What is a Stafford loan?
Stafford loans are educational loans offered by the federal government, available to undergraduate students as well as professional and graduate students.
A Stafford Loan is currently the most popular student loan among federal student loan options due to its low interest rates and numerous borrower benefits. All Stafford Loans are eligible for in-school deferment, which allows students to defer repayments if enrolled in school at least half time. If a student drops below half-time enrollment or graduates, there is also a 6-month grace period, during which the borrower is not required to start making repayments.
Stafford Loans do come with strict eligibility requirements and borrowing limits. Annual and lifetime limits vary based on the type of program a student is enrolled in, the cost of attendance, the borrower’s dependency status, and level of degree.
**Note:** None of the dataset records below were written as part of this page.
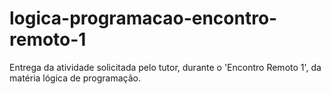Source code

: # logica-programacao-encontro-remoto-1
Entrega da atividade solicitada pelo tutor, durante o 'Encontro Remoto 1', da matéria lógica de programação.
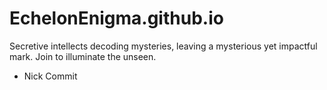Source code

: # EchelonEnigma.github.io
 Secretive intellects decoding mysteries, leaving a mysterious yet impactful mark. Join to illuminate the unseen.

- Nick Commit
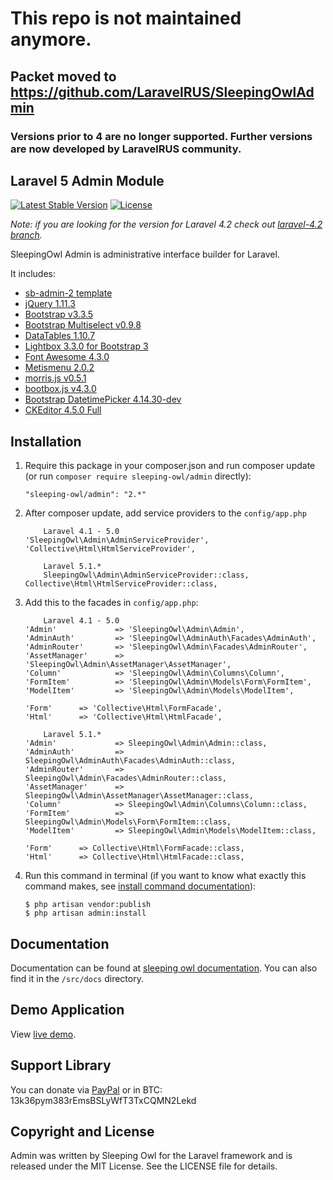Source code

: # This repo is not maintained anymore.

## Packet moved to https://github.com/LaravelRUS/SleepingOwlAdmin
### Versions prior to 4 are no longer supported. Further versions are now developed by LaravelRUS community.


## Laravel 5 Admin Module

[![Latest Stable Version](https://poser.pugx.org/sleeping-owl/admin/v/stable.svg)](https://packagist.org/packages/sleeping-owl/admin)
[![License](https://poser.pugx.org/sleeping-owl/admin/license.svg)](https://packagist.org/packages/sleeping-owl/admin)

*Note: if you are looking for the version for Laravel 4.2 check out [laravel-4.2 branch](https://github.com/sleeping-owl/admin/tree/laravel-4.2).*

SleepingOwl Admin is administrative interface builder for Laravel.

It includes:

 - [sb-admin-2 template](http://startbootstrap.com/template-overviews/sb-admin-2/)
 - [jQuery 1.11.3](http://jquery.com/)
 - [Bootstrap v3.3.5](http://getbootstrap.com)
 - [Bootstrap Multiselect v0.9.8](https://github.com/davidstutz/bootstrap-multiselect)
 - [DataTables 1.10.7](http://www.datatables.net)
 - [Lightbox 3.3.0 for Bootstrap 3](https://github.com/ashleydw/lightbox)
 - [Font Awesome 4.3.0](http://fontawesome.io)
 - [Metismenu 2.0.2](https://github.com/onokumus/metisMenu)
 - [morris.js v0.5.1](http://morrisjs.github.io/morris.js/)
 - [bootbox.js v4.3.0](http://bootboxjs.com)
 - [Bootstrap DatetimePicker 4.14.30-dev](http://eonasdan.github.io/bootstrap-datetimepicker/)
 - [CKEditor 4.5.0 Full](http://ckeditor.com)

## Installation

 1. Require this package in your composer.json and run composer update (or run `composer require sleeping-owl/admin` directly):

		"sleeping-owl/admin": "2.*"

 2. After composer update, add service providers to the `config/app.php`

            Laravel 4.1 - 5.0
	    'SleepingOwl\Admin\AdminServiceProvider',
	    'Collective\Html\HtmlServiceProvider',

            Laravel 5.1.*
            SleepingOwl\Admin\AdminServiceProvider::class,
	    Collective\Html\HtmlServiceProvider::class,

 3. Add this to the facades in `config/app.php`:

            Laravel 4.1 - 5.0
		'Admin'				=> 'SleepingOwl\Admin\Admin',
		'AdminAuth'			=> 'SleepingOwl\AdminAuth\Facades\AdminAuth',
		'AdminRouter'       => 'SleepingOwl\Admin\Facades\AdminRouter',
		'AssetManager' 		=> 'SleepingOwl\Admin\AssetManager\AssetManager',
		'Column'   			=> 'SleepingOwl\Admin\Columns\Column',
		'FormItem' 			=> 'SleepingOwl\Admin\Models\Form\FormItem',
		'ModelItem'			=> 'SleepingOwl\Admin\Models\ModelItem',
		
		'Form'      => 'Collective\Html\FormFacade',
		'Html'      => 'Collective\Html\HtmlFacade',

            Laravel 5.1.*
		'Admin'				=> SleepingOwl\Admin\Admin::class,
		'AdminAuth'			=> SleepingOwl\AdminAuth\Facades\AdminAuth::class,
		'AdminRouter'       => SleepingOwl\Admin\Facades\AdminRouter::class,
		'AssetManager' 		=> SleepingOwl\Admin\AssetManager\AssetManager::class,
		'Column'   			=> SleepingOwl\Admin\Columns\Column::class,
		'FormItem' 			=> SleepingOwl\Admin\Models\Form\FormItem::class,
		'ModelItem'			=> SleepingOwl\Admin\Models\ModelItem::class,
		
		'Form'      => Collective\Html\FormFacade::class,
		'Html'      => Collective\Html\HtmlFacade::class,

                

 4. Run this command in terminal (if you want to know what exactly this command makes, see [install command documentation](http://sleeping-owl.github.io/en/Commands/Install.html)):

		$ php artisan vendor:publish
		$ php artisan admin:install

## Documentation

Documentation can be found at [sleeping owl documentation](http://sleeping-owl.github.io).
You can also find it in the `/src/docs` directory.

## Demo Application

View [live demo](http://sleepingowladmindemo.cloudcontrolled.com/admin/login).

## Support Library

You can donate via [PayPal](https://www.paypal.com/cgi-bin/webscr?cmd=_s-xclick&hosted_button_id=AXJMWMRPCBGVA) or in BTC: 13k36pym383rEmsBSLyWfT3TxCQMN2Lekd

## Copyright and License

Admin was written by Sleeping Owl for the Laravel framework and is released under the MIT License. See the LICENSE file for details.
The fees associated with Stafford Loans are on average 1.0% of the loan balance.
Are Stafford loans subsidized or unsubsidized? What is a subsized loan?
Stafford Loans can be either subsidized or unsubsidized. Subsidized loans do not charge interest to students while they are attending school on at least a half time basis, or during authorized times of deferment (such as during approved economic hardship.) Subsidized Stafford Loans are only given to undergraduate students who can demonstrate financial need.
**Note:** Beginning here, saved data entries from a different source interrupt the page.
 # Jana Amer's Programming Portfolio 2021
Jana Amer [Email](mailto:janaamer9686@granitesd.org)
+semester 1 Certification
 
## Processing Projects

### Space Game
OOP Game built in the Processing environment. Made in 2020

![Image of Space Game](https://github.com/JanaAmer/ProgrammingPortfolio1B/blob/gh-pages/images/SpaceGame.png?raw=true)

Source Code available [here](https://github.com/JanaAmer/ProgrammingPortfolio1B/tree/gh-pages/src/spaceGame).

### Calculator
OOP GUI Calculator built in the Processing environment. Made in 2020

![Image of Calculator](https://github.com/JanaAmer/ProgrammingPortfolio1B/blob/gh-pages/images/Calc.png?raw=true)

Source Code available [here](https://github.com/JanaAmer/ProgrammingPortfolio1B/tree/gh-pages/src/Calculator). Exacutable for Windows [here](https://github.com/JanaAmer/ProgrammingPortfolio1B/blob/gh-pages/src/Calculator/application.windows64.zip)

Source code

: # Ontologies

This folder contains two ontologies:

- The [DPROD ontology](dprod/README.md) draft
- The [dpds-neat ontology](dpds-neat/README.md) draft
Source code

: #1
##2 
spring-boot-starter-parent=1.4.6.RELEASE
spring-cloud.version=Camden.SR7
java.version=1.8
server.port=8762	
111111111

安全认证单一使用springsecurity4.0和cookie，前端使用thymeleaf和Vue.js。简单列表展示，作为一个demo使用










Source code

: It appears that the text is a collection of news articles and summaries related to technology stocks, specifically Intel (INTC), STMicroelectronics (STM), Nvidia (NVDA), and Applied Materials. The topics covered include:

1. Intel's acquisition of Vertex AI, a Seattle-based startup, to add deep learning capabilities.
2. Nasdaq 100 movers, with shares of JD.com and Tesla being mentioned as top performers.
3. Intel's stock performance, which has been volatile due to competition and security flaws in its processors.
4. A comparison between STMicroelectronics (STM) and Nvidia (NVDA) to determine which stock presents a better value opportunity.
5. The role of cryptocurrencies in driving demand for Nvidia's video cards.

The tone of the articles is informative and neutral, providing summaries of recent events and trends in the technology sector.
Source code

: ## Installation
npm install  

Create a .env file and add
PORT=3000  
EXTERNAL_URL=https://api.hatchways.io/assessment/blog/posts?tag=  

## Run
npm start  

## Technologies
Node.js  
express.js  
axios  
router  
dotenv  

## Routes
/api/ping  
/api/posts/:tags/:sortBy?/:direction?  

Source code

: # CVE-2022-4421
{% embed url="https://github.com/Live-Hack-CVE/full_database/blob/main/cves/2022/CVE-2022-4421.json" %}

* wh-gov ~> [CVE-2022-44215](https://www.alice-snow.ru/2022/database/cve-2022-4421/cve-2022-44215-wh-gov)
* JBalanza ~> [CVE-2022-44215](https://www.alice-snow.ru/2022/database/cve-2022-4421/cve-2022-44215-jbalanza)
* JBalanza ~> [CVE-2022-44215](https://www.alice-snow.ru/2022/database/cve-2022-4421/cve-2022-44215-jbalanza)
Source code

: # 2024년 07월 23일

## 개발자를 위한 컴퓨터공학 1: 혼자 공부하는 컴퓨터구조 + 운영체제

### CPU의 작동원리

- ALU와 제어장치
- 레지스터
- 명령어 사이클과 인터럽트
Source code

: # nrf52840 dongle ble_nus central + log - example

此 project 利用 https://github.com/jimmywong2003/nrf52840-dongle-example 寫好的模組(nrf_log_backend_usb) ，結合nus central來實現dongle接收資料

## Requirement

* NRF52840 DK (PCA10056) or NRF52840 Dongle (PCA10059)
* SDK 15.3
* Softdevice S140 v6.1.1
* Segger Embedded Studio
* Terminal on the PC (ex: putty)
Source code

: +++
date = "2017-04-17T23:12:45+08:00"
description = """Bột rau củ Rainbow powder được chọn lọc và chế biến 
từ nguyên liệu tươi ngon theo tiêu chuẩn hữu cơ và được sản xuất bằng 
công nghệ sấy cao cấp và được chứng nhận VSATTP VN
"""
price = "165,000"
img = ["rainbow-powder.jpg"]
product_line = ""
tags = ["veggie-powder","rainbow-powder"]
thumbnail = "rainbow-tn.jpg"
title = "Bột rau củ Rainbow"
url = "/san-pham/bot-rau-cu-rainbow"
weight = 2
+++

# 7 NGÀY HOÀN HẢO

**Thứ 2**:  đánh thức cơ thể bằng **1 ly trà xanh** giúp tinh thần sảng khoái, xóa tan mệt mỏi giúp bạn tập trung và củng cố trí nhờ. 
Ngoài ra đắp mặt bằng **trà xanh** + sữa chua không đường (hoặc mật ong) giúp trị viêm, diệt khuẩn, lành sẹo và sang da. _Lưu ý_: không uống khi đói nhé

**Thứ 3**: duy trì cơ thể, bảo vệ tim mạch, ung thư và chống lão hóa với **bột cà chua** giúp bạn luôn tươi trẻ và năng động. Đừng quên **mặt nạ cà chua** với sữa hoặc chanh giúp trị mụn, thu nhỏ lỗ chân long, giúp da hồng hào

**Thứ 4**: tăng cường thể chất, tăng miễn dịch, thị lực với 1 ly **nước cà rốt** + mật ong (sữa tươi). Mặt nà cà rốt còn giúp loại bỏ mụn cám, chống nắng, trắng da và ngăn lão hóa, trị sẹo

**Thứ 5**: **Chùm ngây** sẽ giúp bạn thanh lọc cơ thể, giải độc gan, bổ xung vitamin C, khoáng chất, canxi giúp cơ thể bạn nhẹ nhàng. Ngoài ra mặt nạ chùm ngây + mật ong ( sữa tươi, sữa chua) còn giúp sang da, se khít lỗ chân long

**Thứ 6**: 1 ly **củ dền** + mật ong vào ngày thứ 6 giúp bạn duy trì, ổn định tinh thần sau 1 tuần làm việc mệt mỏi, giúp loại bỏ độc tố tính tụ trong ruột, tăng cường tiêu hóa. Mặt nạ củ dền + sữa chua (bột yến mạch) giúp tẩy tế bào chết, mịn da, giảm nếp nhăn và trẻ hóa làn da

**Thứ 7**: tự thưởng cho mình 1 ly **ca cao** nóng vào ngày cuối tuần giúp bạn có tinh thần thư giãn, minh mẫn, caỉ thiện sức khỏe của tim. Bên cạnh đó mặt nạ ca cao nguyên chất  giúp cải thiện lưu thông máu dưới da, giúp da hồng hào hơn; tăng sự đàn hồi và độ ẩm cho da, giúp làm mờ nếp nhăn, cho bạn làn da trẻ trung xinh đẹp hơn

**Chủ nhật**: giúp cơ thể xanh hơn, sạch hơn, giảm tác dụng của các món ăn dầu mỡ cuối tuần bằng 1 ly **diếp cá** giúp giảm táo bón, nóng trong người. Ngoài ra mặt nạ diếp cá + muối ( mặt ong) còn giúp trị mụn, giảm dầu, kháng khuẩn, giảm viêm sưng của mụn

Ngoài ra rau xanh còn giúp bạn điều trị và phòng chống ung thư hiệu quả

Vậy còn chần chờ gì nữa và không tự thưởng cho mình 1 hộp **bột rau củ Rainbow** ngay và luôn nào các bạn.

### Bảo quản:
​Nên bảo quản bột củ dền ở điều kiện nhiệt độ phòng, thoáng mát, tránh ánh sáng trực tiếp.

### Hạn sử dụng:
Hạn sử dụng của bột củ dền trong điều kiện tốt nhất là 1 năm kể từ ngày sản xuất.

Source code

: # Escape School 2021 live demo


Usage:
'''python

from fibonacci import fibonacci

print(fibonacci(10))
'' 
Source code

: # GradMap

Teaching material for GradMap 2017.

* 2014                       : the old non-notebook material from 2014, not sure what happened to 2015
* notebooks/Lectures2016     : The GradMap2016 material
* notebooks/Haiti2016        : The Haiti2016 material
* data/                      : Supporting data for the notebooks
Unsubsidized Stafford Loans begin accruing interest from the date of disbursement. Borrowers are fully responsible for paying the interest on the loan. All students, including those in professional or graduate school, that are eligible for federal aid are eligible for Unsubsidized Stafford Loans. However, the borrower’s school determines the amount that can be received based on the cost of attendance and any other financial aid received.
Which is better, a subsidized or unsubsidized loan?
Federal subsidized and unsubsidized direct federal loans for undergraduates carry the same low, fixed interest rate, so it is generally a good idea to take out a subsidized loan before taking on additional debt with an unsubsidized loan. For more information on paying for your education with subsidized and unsubsidized loans, go here.
What is the direct loan program?
The Direct Loan program is the program through which the U.S. Department of Education offers borrowers various types of student loans, including Stafford loans.
Stafford Loan Interest Rates
In recent years, Subsidized and Unsubsidized Stafford loans have had the same interest rate associated with each loan. The period between mid 2008 and 2013, unsubsidized loans had higher interest rates.
Historical interest rates by academic year are shown below.
|Academic Year||Undergraduate Subsidized Loans||Undergraduate Unsubsidized Loans|
How Do I Apply for a Stafford Loan?
Eligibility for Stafford Loans is determined by the FAFSA, the Free Application for Federal Student Aid. A borrower’s FAFSA is sent to the academic institution listed on the application with the expected family contribution level (EFC) of the borrower. The school will then determine the amount of aid that can be given in the form of Subsidized and/or Unsubsidized Stafford Loans.
Is there a cap on student loans?
There are certain limits to how much money you can borrow in federal student loans. If you are an undergraduate student you can borrow a maximum of $12,500 per year in Direct Subsidized Loans and Direct Unsubsidized Loans depending on certain factors, including your year in college.
For graduate students, the maximum is $20,500 each year in Direct Unsubsidized Loans, with the remaining costs that are not covered by other financial aid, which can be covered by Direct PLUS Loans.
Can Stafford Loans be consolidated or refinanced?
Stafford loans are eligible for consolidation under the Direct Consolidation Program. This program will consolidate all eligible federal loan debt into one loan with a monthly repayment based on the weighted-average repayments of the consolidated loans, with a new servicer and loan term.
Alternatively, creditworthy borrowers can refinance their Stafford Loans with private lenders. It is important to assess some of the federal loan borrower benefits that my be lost with a private loan refinancing, but often borrowers can reduce the overall interest rate and/or the monthly repayment on their student loans through a private student loan consolidation.